Both of these weaknesses in the hashing strategy can be overcome by making a small addition to our hashing algorithm. Before generating the hash we create a random string of characters of a predetermined length, and prepend this string to our plain text password. Provided the string (called a "salt") is of sufficient length - and of course sufficiently random - the resulting hash will almost certainly be different each time we execute the function. Of course we must also store the salt we've used in the database along with our hash but this is generally no more of an issue than extending the width of the field by a few characters.
When we validate a user's login credentials we follow the same process, only this time we use the salt from our database instead of generating a new random one. We add the user supplied password to it, run our hashing algorithm, then compare the result with the hash stored in that user's profile.
define('SALT_LENGTH', 9);

function generateHash($plainText, $salt = null)
{
    if ($salt === null)
    {
        $salt = substr(md5(uniqid(rand(), true)), 0, SALT_LENGTH);
    }
    else
    {
        $salt = substr($salt, 0, SALT_LENGTH);
    }

    return $salt . sha1($salt . $plainText);
}

?>
Note: The function above is limited in that the maximum salt length is 32 characters. You may wish to write your own salt generator to overcome this limit and increase the entropy of the string.
Calling generateHash() with a single argument (the plain text password) will cause a random string to be generated and used for the salt. The resulting string consists of the salt followed by the SHA-1 hash - this is to be stored away in your database. When you're checking a user's login, the situation is slightly different in that you already know the salt you'd like to use. The string stored in your database can be passed to generateHash() as the second argument when generating the hash of a user-supplied password for comparison.
Using a salt overcomes the issue of multiple accounts with the same password revealing themselves with identical hashes in your database. Although two passwords may be the same the salts will almost certainly be different, so the hashes will look nothing alike.
Dictionary attacks with pre-generated lists of hashes will be useless for the same reason - the attacker will now have to recalculate their entire dictionary for every individual account they're attempting to crack.

Summary

We've seen now what hashes are and why you should store them instead of the plain text passwords they represent in your database. The examples above are a starting point and will get you on the right track with using hashes in your PHP applications. A little bit of work now may well mean much less of a headache further down the track!
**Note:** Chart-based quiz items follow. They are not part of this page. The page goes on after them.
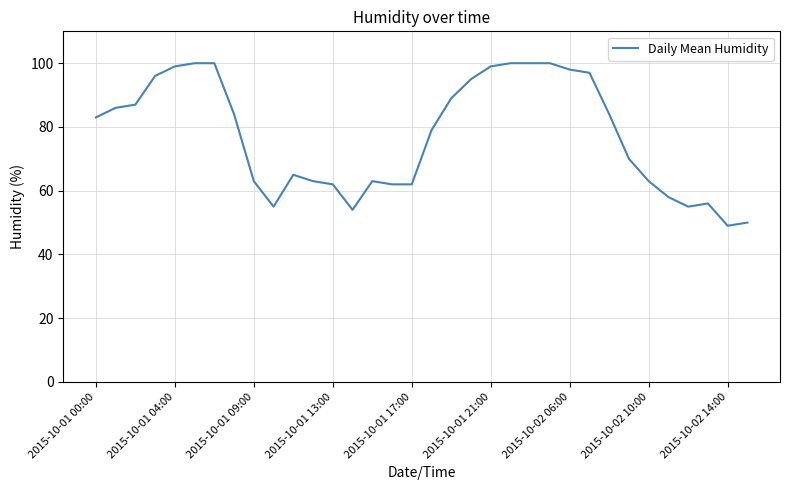

What is the difference between the maximum and minimum values?

51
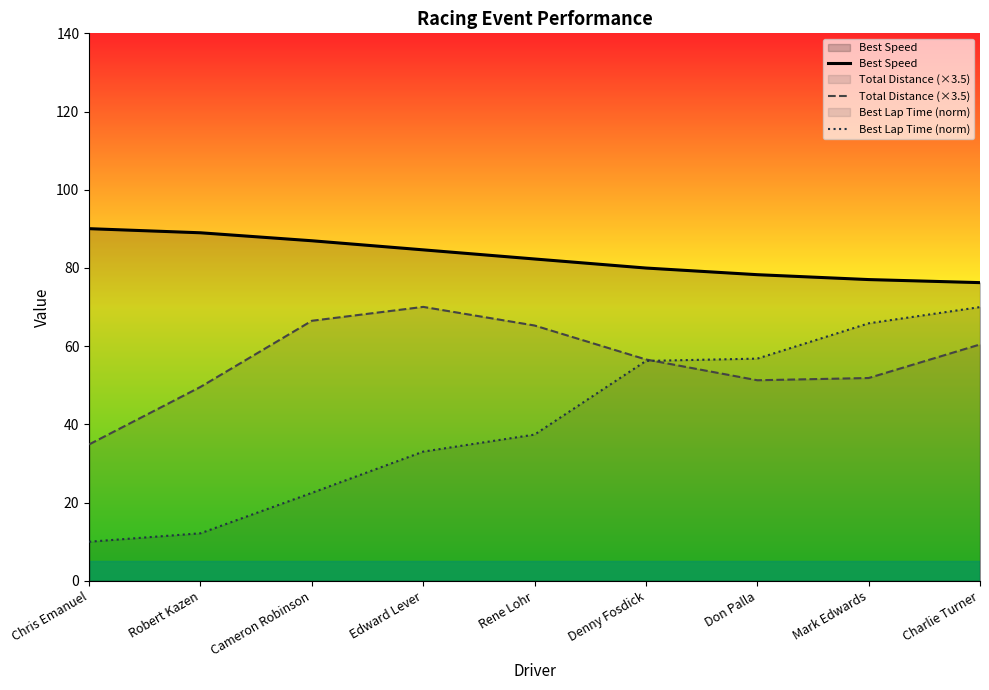

Does the chart have visible grid lines?

No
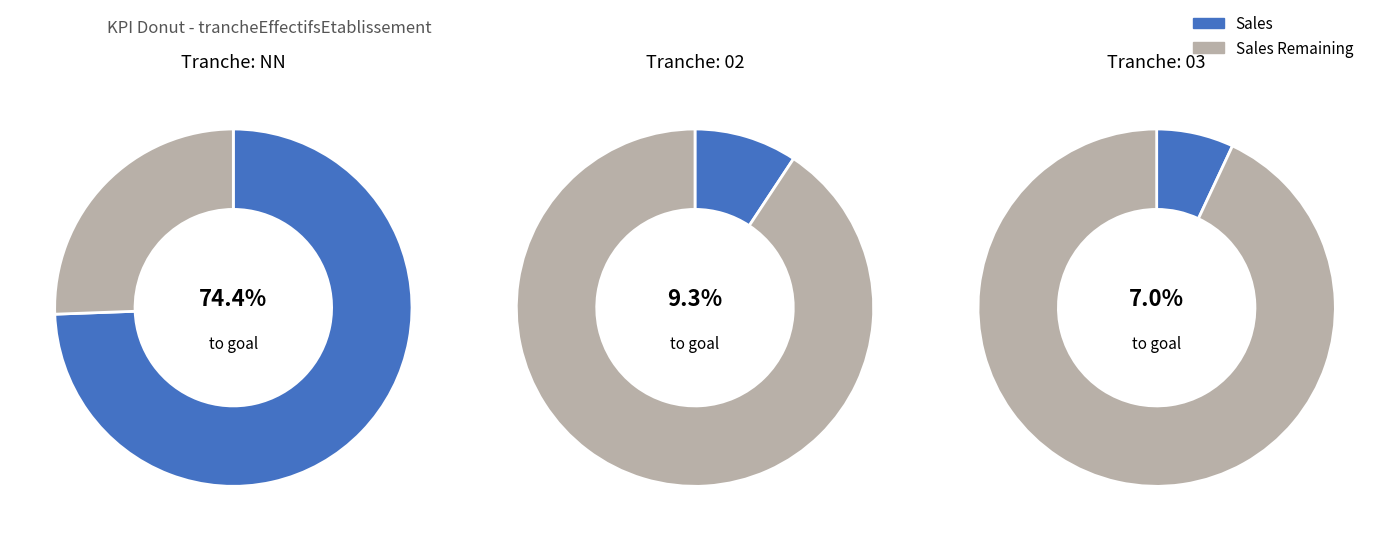

Is there a majority slice in this chart?

Yes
MySQL 4.1+ using old authentication

When I was working with XAMPP in Ubuntu and asked write PHP script to connect to remote MySQL server which is using PASSWORD hash function to save the password for user, and I found following error.

Warning: mysql_connect() [function.mysql-connect]: Premature end of data (mysqlnd_wireprotocol.c:554) in path/to/the/file/where/connection/script/is/written/

Warning: mysql_connect() [function.mysql-connect]: OK packet 1 bytes shorter than expected in path/to/the/file/where/connection/script/is/written/

Warning: mysql_connect() [function.mysql-connect]: mysqlnd cannot connect to MySQL 4.1+ using the old insecure authentication. Please use an administration tool to reset your password with the command SET PASSWORD = PASSWORD('your_existing_password'). This will store a new, and more secure, hash value in mysql.user. If this user is used in other scripts executed by PHP 5.2 or earlier you might need to remove the old-passwords flag from your my.cnf file in path/to/the/file/where/connection/script/is/written/

As you will see, the core issue here is that MySQL can have passwords with hashes stored in the old 16-character format, which is not supported by PHP 5.3′s new mysqlnd library.
Since I couldn’t find a good solution with a quick Google, here is how I solved this without having to downgrade PHP or MySQL (as some of the solutions suggested):

1. Change MySQL to NOT to use old_passwords
It seems that even MySQL 5.x versions still default to the old password hashes. You need to change this in “my.cnf” (e.g. /etc/my.cnf): remove or comment out the line that says
old_passwords = 1
Restart MySQL. If you don’t, MySQL will keep using the old password format, which will mean that you cannot upgrade the passwords using the builtin PASSWORD() hashing function. You can test this by running:
 
mysql> SELECT Length(PASSWORD('xyz'));
+-------------------------+
| Length(PASSWORD('xyz')) |
+-------------------------+
|                      16 |
+-------------------------+
1 row in set (0.00 sec)

The old password hashes are 16 characters, the new ones are 41 characters.
2. Change the format of all the passwords in the database to the new format
Connect to the database, and run the following query:
mysql> SELECT user,  Length(`Password`) FROM `mysql`.`user`;

This will show you which passwords are in the old format, ex:
+----------+--------------------+
| user     | Length(`Password`) |
+----------+--------------------+
| root     |                 41 |
| root     |                 16 |
| user2    |                 16 |
| user2    |                 16 |
+----------+--------------------+
Notice here that each user can have multiple rows (one for each different host specification).
To update the password for each user, run the following:
UPDATE mysql.user SET Password = PASSWORD('password') WHERE user = 'username';
Finally, flush privileges:
FLUSH PRIVILEGES;